Comparative analysis

We experimented on two distinct benchmark datasets, AUTSL and WLASL, respectively, to assess the effectiveness and achievement of our suggested model. We then compared our findings to those of various state-of-the-art models that are currently in use, such as I3D, Pose-based gated recurrent unit (Pose-GRU), and Pose-based temporal graph convolutional network (Pose-TGCN). Under the same evaluation protocol, our proposed model obtained higher accuracy than the selected baseline approaches. However, additional comparisons with a broader range of state-of-the-art methods would further validate these findings. With the use of fewer parameters and the activation function during training, our suggestion had a high efficiency in learning and a rapid rate of convergence when compared to other models employed in the experimentation. The isolated word-level sign recognition issue uniquely suits existing datasets. Therefore, we used two benchmark datasets with a sufficient number of instances and signers to assess our model. The combination of head pose rectification, skeleton normalization, and multi-scale attention contributes to improved efficiency in our experiments. While the results indicate advantages over the evaluated GCN and attention-based baselines, further testing is required to assess performance differences across a wider range of architectures.

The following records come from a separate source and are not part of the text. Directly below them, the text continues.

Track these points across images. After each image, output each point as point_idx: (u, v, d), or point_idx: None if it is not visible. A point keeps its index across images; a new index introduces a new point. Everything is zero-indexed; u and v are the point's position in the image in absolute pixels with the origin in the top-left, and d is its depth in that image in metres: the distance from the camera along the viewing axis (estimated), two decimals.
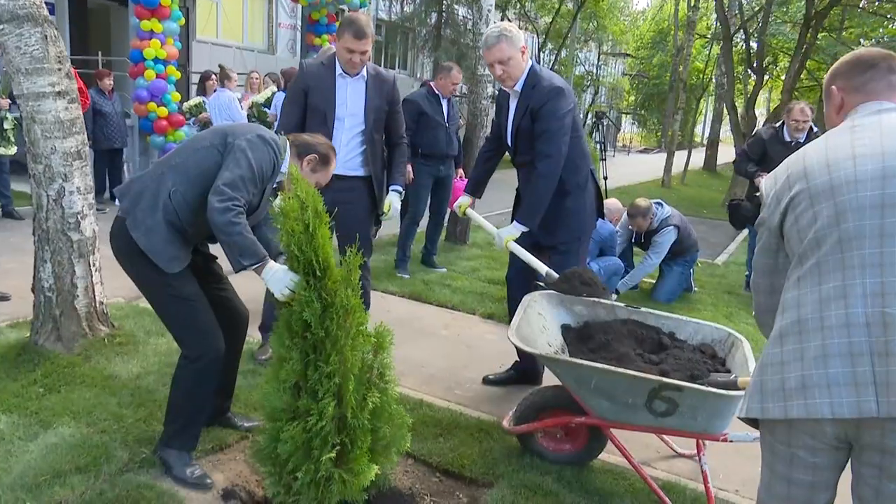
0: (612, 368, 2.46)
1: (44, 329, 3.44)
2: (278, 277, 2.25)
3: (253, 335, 3.52)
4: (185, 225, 2.39)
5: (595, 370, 2.46)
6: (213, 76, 8.63)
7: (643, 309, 3.04)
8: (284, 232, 2.20)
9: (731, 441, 2.49)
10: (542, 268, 3.14)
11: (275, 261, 2.40)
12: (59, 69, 3.20)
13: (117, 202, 2.56)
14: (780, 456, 1.62)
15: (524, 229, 3.23)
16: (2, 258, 5.20)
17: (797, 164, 1.64)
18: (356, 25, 3.25)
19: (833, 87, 1.72)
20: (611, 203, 5.36)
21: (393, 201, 3.58)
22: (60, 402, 2.94)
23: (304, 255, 2.08)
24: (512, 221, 3.26)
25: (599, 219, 4.97)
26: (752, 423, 1.68)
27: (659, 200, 5.57)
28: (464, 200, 3.59)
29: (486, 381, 3.68)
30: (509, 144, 3.39)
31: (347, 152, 3.45)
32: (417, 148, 5.54)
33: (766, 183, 1.74)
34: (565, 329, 3.01)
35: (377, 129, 3.51)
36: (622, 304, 3.07)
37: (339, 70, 3.38)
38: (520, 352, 3.63)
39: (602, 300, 3.07)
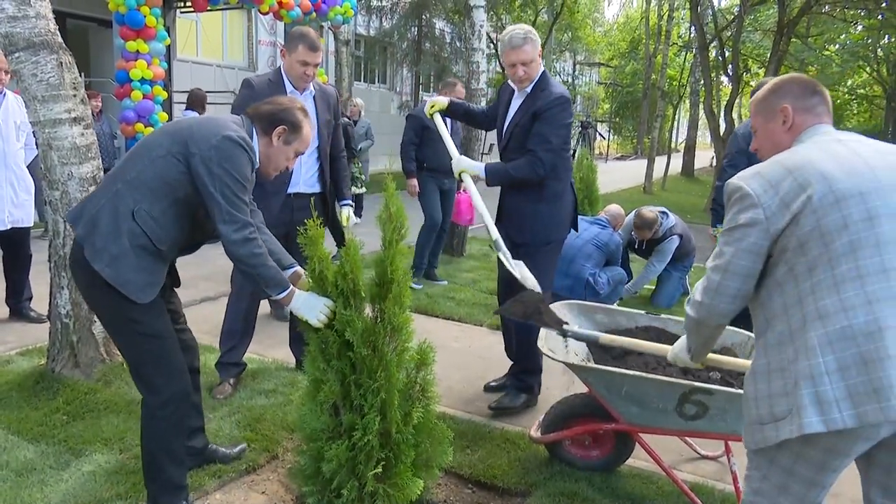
0: (644, 374, 2.53)
1: (61, 356, 3.42)
2: (311, 304, 2.21)
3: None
4: (156, 245, 2.17)
5: (626, 377, 2.53)
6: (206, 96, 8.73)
7: (663, 315, 3.12)
8: (314, 257, 2.23)
9: None
10: (514, 270, 2.98)
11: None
12: (75, 95, 3.20)
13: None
14: (814, 463, 1.61)
15: (481, 175, 3.26)
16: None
17: (804, 166, 1.65)
18: (309, 38, 3.30)
19: (786, 105, 1.80)
20: (613, 209, 5.45)
21: (350, 214, 3.69)
22: (88, 429, 2.92)
23: (345, 278, 2.12)
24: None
25: (614, 231, 5.09)
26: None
27: (664, 210, 5.65)
28: (439, 100, 3.56)
29: (487, 388, 3.74)
30: (502, 139, 3.45)
31: (307, 169, 3.49)
32: (423, 162, 5.69)
33: (758, 183, 1.68)
34: None
35: (328, 142, 3.56)
36: (642, 312, 3.14)
37: (289, 87, 3.39)
38: (511, 354, 3.70)
39: (620, 309, 3.15)
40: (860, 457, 1.67)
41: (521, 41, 3.17)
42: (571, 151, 3.52)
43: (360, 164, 9.31)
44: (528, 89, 3.29)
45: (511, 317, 2.97)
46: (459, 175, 3.30)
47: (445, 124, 3.53)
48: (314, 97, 3.46)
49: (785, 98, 1.82)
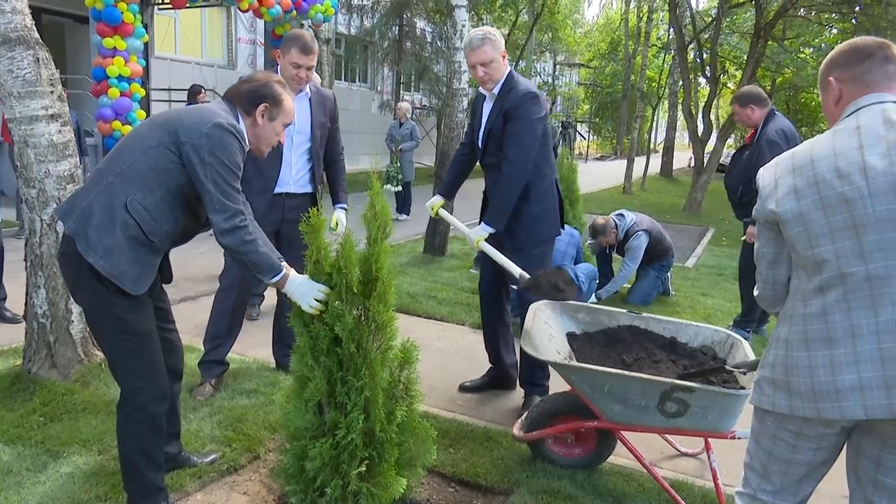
0: (627, 373, 2.55)
1: (37, 356, 3.36)
2: (304, 290, 2.19)
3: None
4: (149, 237, 2.15)
5: (609, 375, 2.55)
6: (203, 90, 8.68)
7: (644, 314, 3.15)
8: (315, 246, 2.22)
9: (738, 438, 2.60)
10: (516, 270, 3.14)
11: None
12: (52, 92, 3.15)
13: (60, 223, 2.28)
14: (785, 441, 1.73)
15: (491, 230, 3.27)
16: None
17: (803, 167, 1.64)
18: (303, 40, 3.31)
19: (830, 77, 1.70)
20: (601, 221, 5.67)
21: (340, 218, 3.64)
22: (66, 430, 2.87)
23: (341, 271, 2.11)
24: (480, 223, 3.34)
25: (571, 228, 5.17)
26: None
27: (620, 212, 5.80)
28: (436, 201, 3.67)
29: (462, 388, 3.75)
30: (479, 146, 3.46)
31: (297, 170, 3.48)
32: None
33: (769, 174, 1.72)
34: (571, 336, 3.09)
35: (321, 145, 3.54)
36: (624, 311, 3.17)
37: None
38: (493, 358, 3.73)
39: (602, 308, 3.18)
40: (849, 451, 1.73)
41: (480, 42, 3.21)
42: (553, 147, 3.52)
43: (400, 164, 9.60)
44: (497, 91, 3.30)
45: (535, 293, 3.09)
46: (477, 246, 3.32)
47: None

Limitations and future work

Even though the suggested model performs well on the two datasets used in this investigation, there are still a number of drawbacks. First, the model has not yet been tested on continuous sign language, where co-articulation and transition movements add complexity, and the evaluation is limited to isolated sign recognition. Second, the model may be less able to generalize to real-world signing scenarios due to the limited diversity of signers, backgrounds, and recording conditions in both datasets. Third, any mistakes or occlusions at this stage could have an impact on the final classification because the method depends on precise pose and hand landmark estimation. Lastly, the method’s robustness across various sign languages is still unknown and has not been tested in cross-lingual or cross-dataset scenarios. In the future, we plan to extend the model to continuous sign language recognition. Evaluate it on a broader set of datasets, improve its robustness against pose-estimation errors, and explore more efficient architectures suitable for real-time use.

Conclusion

This research illustrated the advantages of integrating estimated 3D hand skeletal data into a multi-stream deep learning architecture for sign language recognition (SLR) from RGB films. Our method combined head pose estimation, 3D hand positions, and manual and non-manual information from CNNs. Our method worked well, with 90.5% accuracy on AUTSL and 88.2% accuracy on WLASL. The F1-scores were over 0.89, which is better than many other state-of-the-art methods. Although there are still some problems in the real world. Performance can be affected by body size, signing style, and facial expressions when signing. For interactive applications to work in the actual world, it is also important to make sure that inference speed is real-time. Also, if we want to use our method for continuous signing, we need to deal with segmentation, coarticulation, and non-sign transitions, which are not specifically represented in isolated recognition. Ethical issues are just as important. For example, making sure that different signer groups can access the system, fixing problems with biased datasets, and helping all of these systems work with real-life assistive technology will be necessary for responsible deployment. As a result, future work will focus on making real-time applications as efficient as possible, making them more robust for different signers, and expanding the foundation for continuous sign language detection.